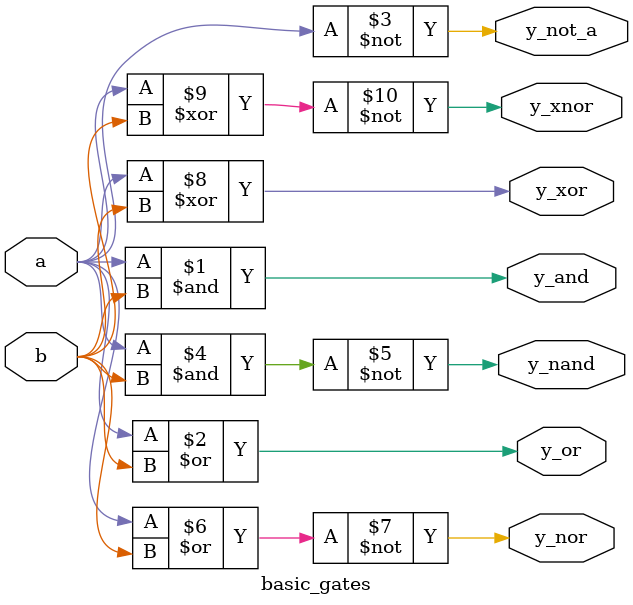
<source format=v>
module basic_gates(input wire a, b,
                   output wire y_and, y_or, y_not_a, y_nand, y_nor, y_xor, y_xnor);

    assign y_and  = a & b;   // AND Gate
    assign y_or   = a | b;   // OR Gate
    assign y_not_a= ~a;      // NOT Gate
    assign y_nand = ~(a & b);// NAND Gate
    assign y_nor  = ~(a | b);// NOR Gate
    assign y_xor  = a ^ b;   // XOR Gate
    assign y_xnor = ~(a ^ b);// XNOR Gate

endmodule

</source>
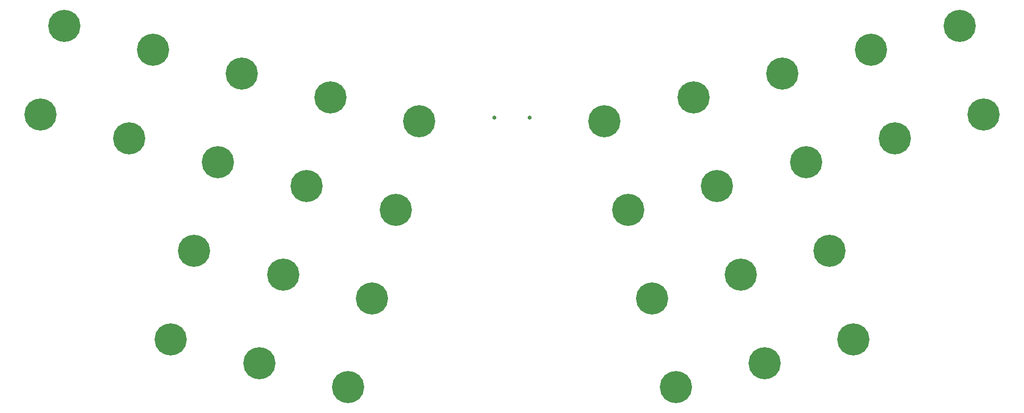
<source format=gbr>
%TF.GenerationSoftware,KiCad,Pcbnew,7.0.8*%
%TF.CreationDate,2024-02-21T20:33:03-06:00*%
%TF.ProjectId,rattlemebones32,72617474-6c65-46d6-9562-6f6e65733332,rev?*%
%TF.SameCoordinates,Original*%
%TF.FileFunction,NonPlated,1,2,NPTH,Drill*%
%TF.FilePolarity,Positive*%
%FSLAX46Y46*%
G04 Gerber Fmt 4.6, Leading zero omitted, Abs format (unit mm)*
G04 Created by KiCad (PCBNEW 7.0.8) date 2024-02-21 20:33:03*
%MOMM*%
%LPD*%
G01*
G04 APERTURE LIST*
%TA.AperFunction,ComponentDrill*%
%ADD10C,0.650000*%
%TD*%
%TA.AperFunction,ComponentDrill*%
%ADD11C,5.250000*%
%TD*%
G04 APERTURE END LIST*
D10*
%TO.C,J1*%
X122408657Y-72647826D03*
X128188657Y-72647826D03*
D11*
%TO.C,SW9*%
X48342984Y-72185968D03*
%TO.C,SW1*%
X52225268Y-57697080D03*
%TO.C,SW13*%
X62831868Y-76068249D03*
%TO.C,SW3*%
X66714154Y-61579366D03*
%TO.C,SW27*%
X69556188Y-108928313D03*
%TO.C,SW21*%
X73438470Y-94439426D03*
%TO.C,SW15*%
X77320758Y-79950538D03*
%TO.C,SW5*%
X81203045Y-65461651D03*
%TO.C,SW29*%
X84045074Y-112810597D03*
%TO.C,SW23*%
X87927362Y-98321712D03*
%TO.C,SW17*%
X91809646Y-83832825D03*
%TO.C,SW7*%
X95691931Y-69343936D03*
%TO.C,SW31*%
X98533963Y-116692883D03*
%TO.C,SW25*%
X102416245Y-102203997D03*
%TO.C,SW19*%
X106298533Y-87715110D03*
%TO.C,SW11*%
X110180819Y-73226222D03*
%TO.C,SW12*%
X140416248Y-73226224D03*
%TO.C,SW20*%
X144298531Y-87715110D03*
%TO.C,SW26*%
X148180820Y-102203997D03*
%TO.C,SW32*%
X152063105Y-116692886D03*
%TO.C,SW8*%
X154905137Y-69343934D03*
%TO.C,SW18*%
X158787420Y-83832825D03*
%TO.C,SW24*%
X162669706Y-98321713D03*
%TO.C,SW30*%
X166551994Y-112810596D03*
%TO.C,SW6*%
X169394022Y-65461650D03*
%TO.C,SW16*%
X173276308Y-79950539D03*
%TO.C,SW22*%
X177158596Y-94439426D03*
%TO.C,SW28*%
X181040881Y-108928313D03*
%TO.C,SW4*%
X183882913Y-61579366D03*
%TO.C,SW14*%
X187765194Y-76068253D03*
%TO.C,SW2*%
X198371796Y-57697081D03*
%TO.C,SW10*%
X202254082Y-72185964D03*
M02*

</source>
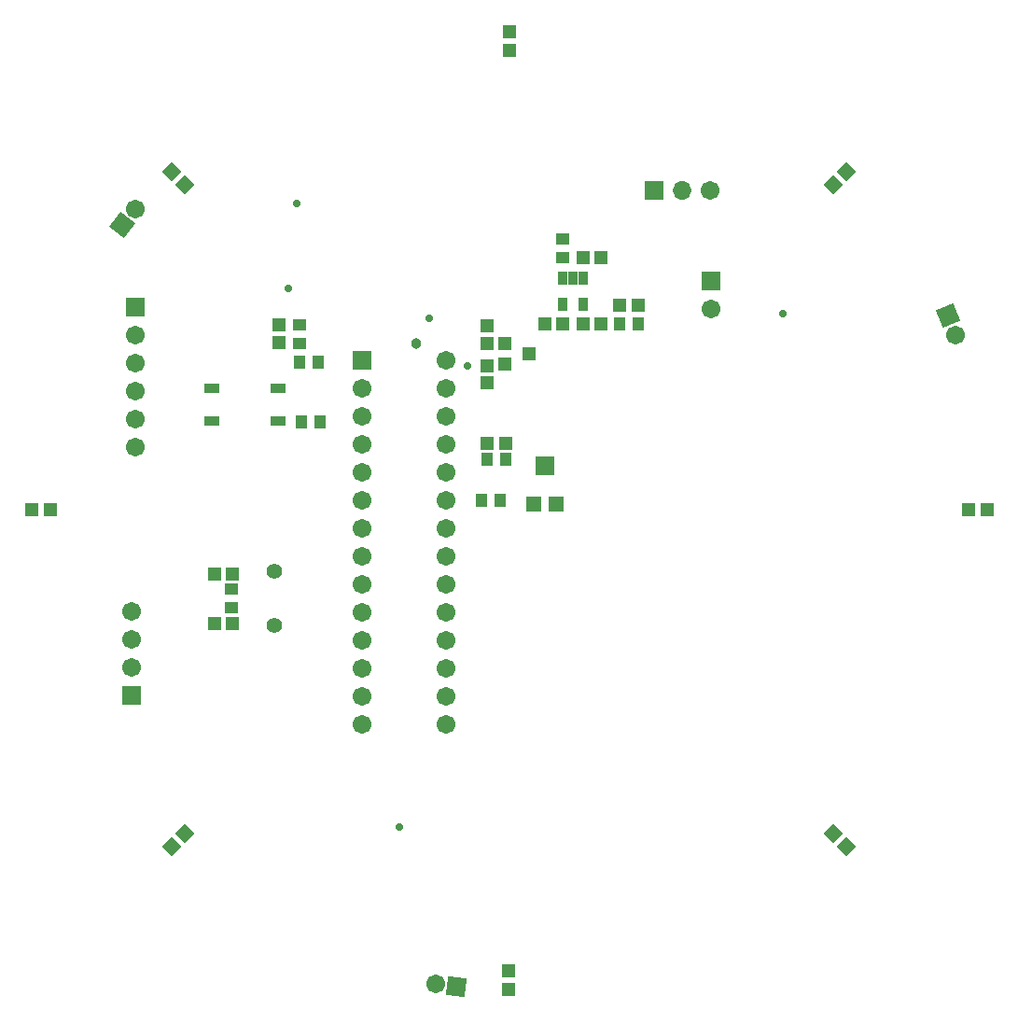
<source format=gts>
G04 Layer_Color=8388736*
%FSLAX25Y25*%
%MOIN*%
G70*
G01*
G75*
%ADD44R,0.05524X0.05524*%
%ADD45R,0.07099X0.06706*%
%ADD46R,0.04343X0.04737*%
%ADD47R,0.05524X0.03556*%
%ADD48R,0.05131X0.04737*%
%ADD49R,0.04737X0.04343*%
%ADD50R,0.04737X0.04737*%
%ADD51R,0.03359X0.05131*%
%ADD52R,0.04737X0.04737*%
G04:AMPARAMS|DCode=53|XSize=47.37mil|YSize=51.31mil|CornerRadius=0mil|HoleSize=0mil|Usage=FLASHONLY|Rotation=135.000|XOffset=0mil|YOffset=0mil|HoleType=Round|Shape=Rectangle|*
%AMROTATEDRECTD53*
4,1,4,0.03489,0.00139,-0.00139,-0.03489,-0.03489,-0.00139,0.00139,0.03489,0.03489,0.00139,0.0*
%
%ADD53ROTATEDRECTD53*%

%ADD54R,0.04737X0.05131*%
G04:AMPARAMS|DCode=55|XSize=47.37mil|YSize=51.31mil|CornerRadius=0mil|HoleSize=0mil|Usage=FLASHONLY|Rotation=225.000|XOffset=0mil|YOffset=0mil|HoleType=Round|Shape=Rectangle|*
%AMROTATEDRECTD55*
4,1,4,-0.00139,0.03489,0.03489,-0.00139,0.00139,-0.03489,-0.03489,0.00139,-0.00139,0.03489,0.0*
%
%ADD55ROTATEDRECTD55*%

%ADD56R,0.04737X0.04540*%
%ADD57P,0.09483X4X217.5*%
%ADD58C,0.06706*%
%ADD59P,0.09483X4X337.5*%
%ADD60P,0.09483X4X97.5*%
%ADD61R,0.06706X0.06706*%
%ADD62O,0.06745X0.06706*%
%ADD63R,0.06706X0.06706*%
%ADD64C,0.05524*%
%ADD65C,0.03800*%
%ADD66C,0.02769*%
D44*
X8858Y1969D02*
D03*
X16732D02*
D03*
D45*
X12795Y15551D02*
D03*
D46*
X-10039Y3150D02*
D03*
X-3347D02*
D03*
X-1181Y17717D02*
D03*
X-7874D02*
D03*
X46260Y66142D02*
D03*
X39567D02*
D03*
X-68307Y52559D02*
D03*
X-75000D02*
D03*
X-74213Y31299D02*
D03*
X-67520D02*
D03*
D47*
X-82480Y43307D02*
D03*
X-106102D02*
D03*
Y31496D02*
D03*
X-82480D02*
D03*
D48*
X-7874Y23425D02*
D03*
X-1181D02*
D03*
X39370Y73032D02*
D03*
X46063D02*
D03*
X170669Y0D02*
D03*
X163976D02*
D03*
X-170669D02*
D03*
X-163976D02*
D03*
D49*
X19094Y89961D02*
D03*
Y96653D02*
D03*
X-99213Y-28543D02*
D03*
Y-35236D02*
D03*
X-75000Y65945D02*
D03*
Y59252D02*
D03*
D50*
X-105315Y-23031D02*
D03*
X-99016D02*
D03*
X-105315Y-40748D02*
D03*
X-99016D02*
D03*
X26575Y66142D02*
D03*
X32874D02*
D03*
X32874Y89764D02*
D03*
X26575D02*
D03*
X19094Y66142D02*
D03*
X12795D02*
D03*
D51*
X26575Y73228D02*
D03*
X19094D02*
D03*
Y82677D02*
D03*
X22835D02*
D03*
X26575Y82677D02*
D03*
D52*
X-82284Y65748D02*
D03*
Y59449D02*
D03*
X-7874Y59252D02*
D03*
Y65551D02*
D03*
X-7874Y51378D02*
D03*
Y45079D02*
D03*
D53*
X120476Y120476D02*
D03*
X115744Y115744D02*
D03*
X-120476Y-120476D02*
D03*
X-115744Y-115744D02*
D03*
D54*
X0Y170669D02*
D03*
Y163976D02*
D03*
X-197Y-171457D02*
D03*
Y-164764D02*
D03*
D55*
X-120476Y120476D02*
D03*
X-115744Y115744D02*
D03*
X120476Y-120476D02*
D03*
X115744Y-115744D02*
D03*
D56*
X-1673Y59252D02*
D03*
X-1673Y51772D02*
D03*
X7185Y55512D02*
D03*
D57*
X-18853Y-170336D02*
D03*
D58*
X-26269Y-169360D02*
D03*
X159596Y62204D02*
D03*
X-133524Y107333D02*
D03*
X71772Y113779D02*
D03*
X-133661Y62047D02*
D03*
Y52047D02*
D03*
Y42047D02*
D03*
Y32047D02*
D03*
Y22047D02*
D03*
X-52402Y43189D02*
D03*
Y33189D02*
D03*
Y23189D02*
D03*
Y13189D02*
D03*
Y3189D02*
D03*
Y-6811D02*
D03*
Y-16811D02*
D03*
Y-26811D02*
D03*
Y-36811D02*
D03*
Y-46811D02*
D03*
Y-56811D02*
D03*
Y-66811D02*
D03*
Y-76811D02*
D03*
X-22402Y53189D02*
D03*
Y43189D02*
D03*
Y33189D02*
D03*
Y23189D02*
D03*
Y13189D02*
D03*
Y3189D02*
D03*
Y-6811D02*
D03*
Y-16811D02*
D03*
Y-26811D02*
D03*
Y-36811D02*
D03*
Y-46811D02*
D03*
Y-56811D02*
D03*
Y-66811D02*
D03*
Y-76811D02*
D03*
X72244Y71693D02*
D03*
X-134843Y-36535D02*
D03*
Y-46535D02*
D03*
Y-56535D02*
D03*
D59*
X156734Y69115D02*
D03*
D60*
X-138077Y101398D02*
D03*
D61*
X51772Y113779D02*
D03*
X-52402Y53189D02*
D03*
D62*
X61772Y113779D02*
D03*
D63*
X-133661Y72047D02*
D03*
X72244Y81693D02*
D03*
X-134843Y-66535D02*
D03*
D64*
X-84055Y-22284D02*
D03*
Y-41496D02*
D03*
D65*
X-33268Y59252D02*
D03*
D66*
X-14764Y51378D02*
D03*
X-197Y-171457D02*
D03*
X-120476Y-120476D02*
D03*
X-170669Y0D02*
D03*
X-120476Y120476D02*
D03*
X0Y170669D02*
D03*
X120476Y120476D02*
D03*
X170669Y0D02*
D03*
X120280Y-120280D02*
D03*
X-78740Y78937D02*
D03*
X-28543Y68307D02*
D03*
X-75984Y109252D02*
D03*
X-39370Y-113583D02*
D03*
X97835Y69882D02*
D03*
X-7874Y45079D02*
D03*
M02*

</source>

WHAT IS EXPECTED :: Show every line from the entries above in which "XSize" appears.

PROBLEM SOLUTION ::
G04:AMPARAMS|DCode=53|XSize=47.37mil|YSize=51.31mil|CornerRadius=0mil|HoleSize=0mil|Usage=FLASHONLY|Rotation=135.000|XOffset=0mil|YOffset=0mil|HoleType=Round|Shape=Rectangle|*
G04:AMPARAMS|DCode=55|XSize=47.37mil|YSize=51.31mil|CornerRadius=0mil|HoleSize=0mil|Usage=FLASHONLY|Rotation=225.000|XOffset=0mil|YOffset=0mil|HoleType=Round|Shape=Rectangle|*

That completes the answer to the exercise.